Principles

The overarching theme for all following guidelines is “No surprises” since the users of the APIs can expect a certain behavior and continuity in our APIs.

  • Changes must never break existing applications

    We have no idea what our customers are using to talk to our API and if or when they are going to adapt to a change. This means that changes must be communicated properly and must be backwards compatible.

  • Discovery

    Having just the base URL, it should be possible for a programmer to discover all resources and their documentation. (Level 3 of the Richardson Maturity Model.) We do not believe in automatic discovery.

  • Consistency

    These guidelines make it possible to make all our APIs consistent. Consistency should be found in all of these aspects:

    • Naming: URLs are structured the same way throughout all our APIs. Field names are always in camelCase and the same word is used for the same thing. For example, the postal code should not be called postcode, postalCode and zipCode.
    • Data structures: We use the same representation for common data such as timestamps, or links to other resources.
    • Authentication and authorization: We choose one authentication mechanism for all APIs instead of multiple different ones.
    • Documentation: We choose one style and documentation format for all of our APIs to make all APIs look like one.
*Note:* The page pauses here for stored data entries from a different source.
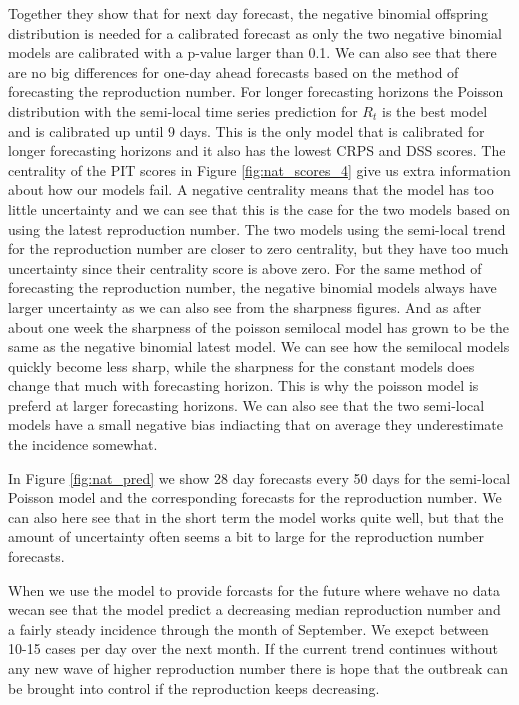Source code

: \documentclass[12pt]{article}
\begin{document}
Together they show that for next day forecast, the negative binomial offspring distribution is needed for a calibrated forecast as only the two negative binomial models are calibrated with a p-value larger than 0.1. We can also see that there are no big differences for one-day ahead forecasts based on the method of forecasting the reproduction number. For longer forecasting horizons the Poisson distribution with the semi-local time series prediction for $R_t$ is the best model and is calibrated up until 9 days. This is the only model that is calibrated for longer forecasting horizons and it also has the lowest CRPS and DSS scores. The centrality of the PIT scores in Figure \ref{fig:nat_scores_4} give us extra information about how our models fail. A negative centrality means that the model has too little uncertainty and we can see that this is the case for the two models based on using the latest reproduction number. The two models using the semi-local trend for the reproduction number are closer to zero centrality, but they have too much uncertainty since their centrality score is above zero. For the same method of forecasting the reproduction number, the negative binomial models always have larger uncertainty as we can also see from the sharpness figures. And as after about one week the sharpness of the poisson semilocal model has grown to be the same as the negative binomial latest model. We can see how the semilocal models quickly become less sharp, while the sharpness for the constant models does change that much with forecasting horizon. This is why the poisson model is preferd at larger forecasting horizons. We can also see that the two semi-local models have a small negative bias indiacting that on average they underestimate the incidence somewhat.

In Figure \ref{fig:nat_pred} we show 28 day forecasts every 50 days for the semi-local Poisson model and the corresponding forecasts for the reproduction number. We can also here see that in the short term the model works quite well, but that the amount of uncertainty often seems a bit to large for the reproduction number forecasts. 

When we use the model to provide forcasts for the future where wehave no data wecan see that the model predict a decreasing median reproduction number and a fairly steady incidence through the month of September. We exepct between 10-15 cases per day over the next month. If the current trend continues without any new wave of higher reproduction number there is hope that the outbreak can be brought into control if the reproduction keeps decreasing. 
\end{document}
    Note that these guidelines sometimes contain arbitrary decisions that were made solely for consistency.

  • Community contributions are easy

    Since we want other people to use our APIs we need to build a community around them to communicate with our users. This will help us to find bugs, inconsistencies and learn about usage and improvements.

  • No technology enforced for the implementations

    Though we can give some recommendations on tools and libraries for implementing the APIs, API implementers are not limited a specific language or tool chain. The APIs must be implementable (both client and server) with multiple different tool chains.

  • Secure

    Any API should be secure, both for eBay and its clients.

Technical principles

From these principles we derive the following technical choices:

  • TUK - The URL is King

    Though we like REST, lack of support in existing tools drive us to embrace TUK instead. The most severe consequences is that URLs identify representations of entities and not identify the entity itself.